Genetic Engineering And Human Milk

Dairy giant Fonterra has bought the rights to use certain bits of human DNA

Does this disturb you? It doesn’t really bother me. After all, most humans are mildly allergic to non-human milk, but you’re never going to find a human-milk industry in mainstream agriculture on Earth, and any images of one are strictly for propaganda use.

Yes, it’s a nasty image. Look at it up close, you can do that too if you want, and you should. And then remind yourself that it’s a dramatic bit of propaganda. There will be no human milk-farms, not in the next couple of centuries anyway. (Probably never… developing women genetically to produce the kind of milk necessarily would result in some rather deformed women.)

But you know, a human-specific milk product, if it could be gotten without an ounce of human suffering, would be great. People would probably have better health in general. And there are several ways in which this could be possible!

First of all, animals could be modified to provide milk which, if it isn’t identical to human milk, is close enough to fool our bodies. Or maybe they could be modified to produce human milke, even.

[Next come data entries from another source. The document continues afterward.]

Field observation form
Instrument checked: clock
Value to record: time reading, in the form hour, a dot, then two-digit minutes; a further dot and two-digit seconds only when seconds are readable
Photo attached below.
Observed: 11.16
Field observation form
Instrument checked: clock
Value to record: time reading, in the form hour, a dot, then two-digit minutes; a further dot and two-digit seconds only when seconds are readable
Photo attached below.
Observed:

Or what about if these companies found a way to grow human milk in huge tanks? If it were healthier, and the original source were regular, healthy human milk, I can’t imagine any sensible opposition to the idea.

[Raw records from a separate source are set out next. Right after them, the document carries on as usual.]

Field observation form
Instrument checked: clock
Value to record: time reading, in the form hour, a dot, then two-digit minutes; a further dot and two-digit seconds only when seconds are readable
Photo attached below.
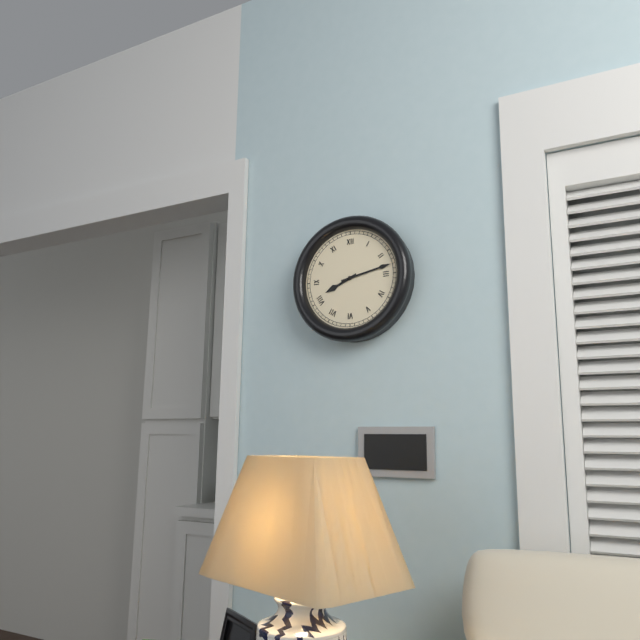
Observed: 8.13
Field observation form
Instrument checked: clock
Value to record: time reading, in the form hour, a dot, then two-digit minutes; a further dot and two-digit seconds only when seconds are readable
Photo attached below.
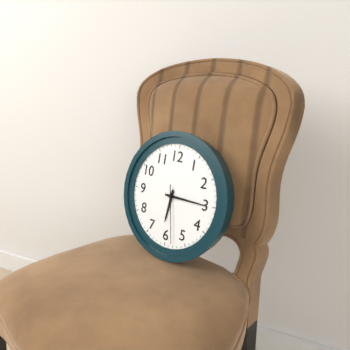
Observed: 6.15.28
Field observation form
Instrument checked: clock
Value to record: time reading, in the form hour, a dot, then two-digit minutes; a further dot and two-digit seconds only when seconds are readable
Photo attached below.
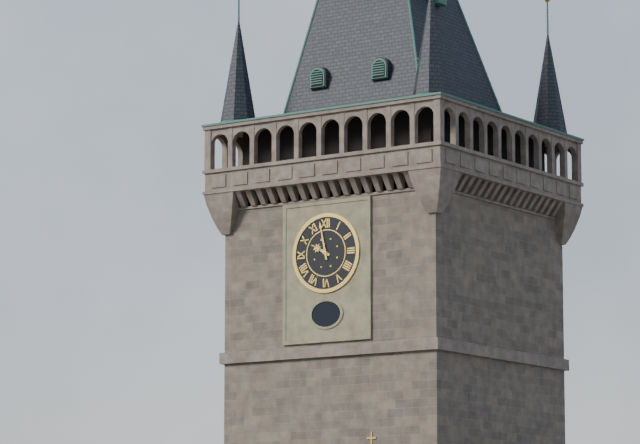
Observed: 9.58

The notion that all Genetic Modification is bad, is wrong. It’s just that we need to be incredibly careful about it. Chances are genetic modification could do a great deal of good… not only (but especially) in that most biological of businesses, agriculture.

Credit: Thanks Metafilter.

4 thoughts on “Genetic Engineering And Human Milk

  1. The ultimate proof of the Goodness of genetic engineering will be a plague of octoscorpions – how could anyone not be in favour of such things? You heard it here first!

  2. I wasn’t too disturbed by the billboard – guess I’ve watched too much anime.